--- Start Document excerpt ---

Spain's nightmare – an early dream final with Brazil

June 17, 2010 12:47 pm | Updated 02:52 pm IST

Swiss soccer fans celebrate after their team's victory against Spain in the World Cup soccer match on Wednesday. Photo: AP

Swiss soccer fans celebrate after their team's victory against Spain in the World Cup soccer match on Wednesday. Photo: AP

Two wildly contrasting states jolted this World Cup to life, with North Korea (totalitarian) roughing up Brazil and Switzerland (laissez-faire meets conservatism) shocking Spain, the European champions, in Durban. With the first upset of the tournament the iconoclastic Swiss may have spoiled the dream final. If the favourites finish second in Group H they are likely to collide with Brazil in the second round.

Switzerland will not want their victory reduced to a nuisance win. As a piece of football it will not be hung in any galleries but it performed a useful service. If you can't have sumptuous play at a World Cup you at least need underdog valour and surprising outcomes to discuss in the pub.

--- End Document excerpt ---

_Stated exercise 1_
Do these statements agree with the article on Spain's World Cup loss to Switzerland? Answer yes or no for each, quoting the words from the article that decide it.
(a) Spain were the European champions.
(b) The match between Switzerland and Spain was played in Johannesburg.
(c) The article calls Switzerland's win a fine piece of football.
_Stated exercise 2_
From the article on Spain's World Cup loss, extract the passage starting at "Switzerland will not" and ending at "in the pub.".

--- Start Material ---

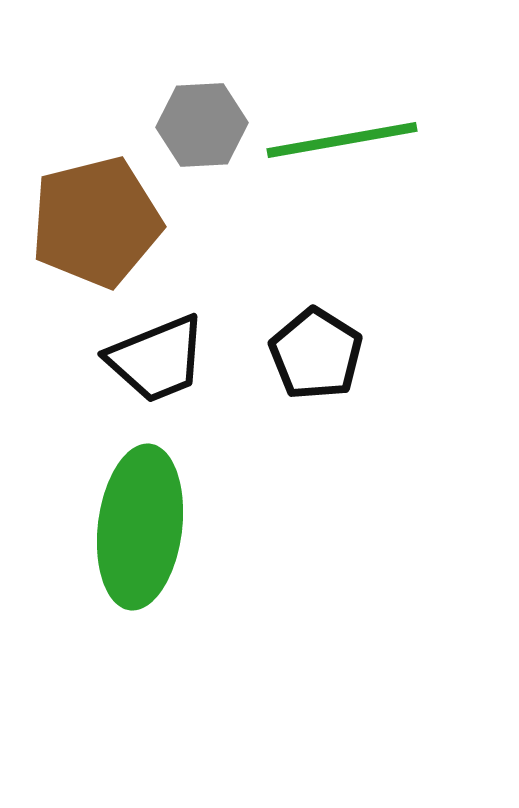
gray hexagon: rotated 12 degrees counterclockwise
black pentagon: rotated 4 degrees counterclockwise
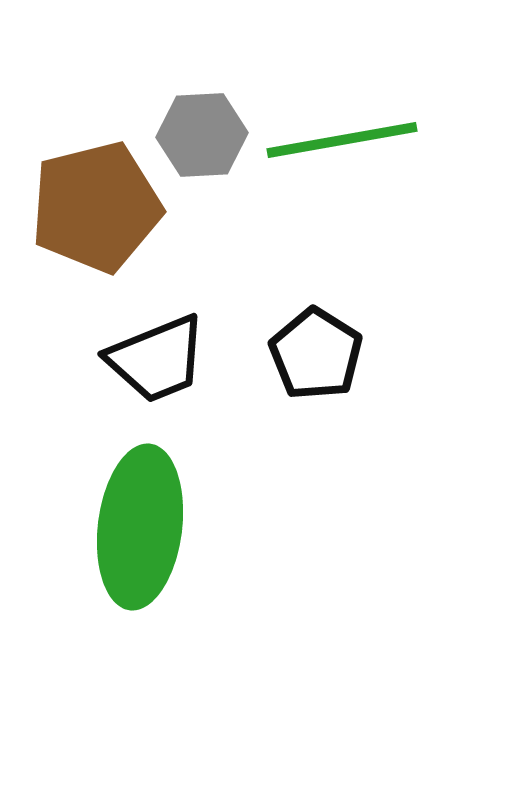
gray hexagon: moved 10 px down
brown pentagon: moved 15 px up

--- End Material ---

_Worked solution 1_
(a) Yes: "shocking Spain, the European champions, in Durban"
(b) No: "shocking Spain, the European champions, in Durban"
(c) No: "As a piece of football it will not be hung in any galleries"

_Worked solution 2_
Switzerland will not want their victory reduced to a nuisance win. As a piece of football it will not be hung in any galleries but it performed a useful service. If you can't have sumptuous play at a World Cup you at least need underdog valour and surprising outcomes to discuss in the pub.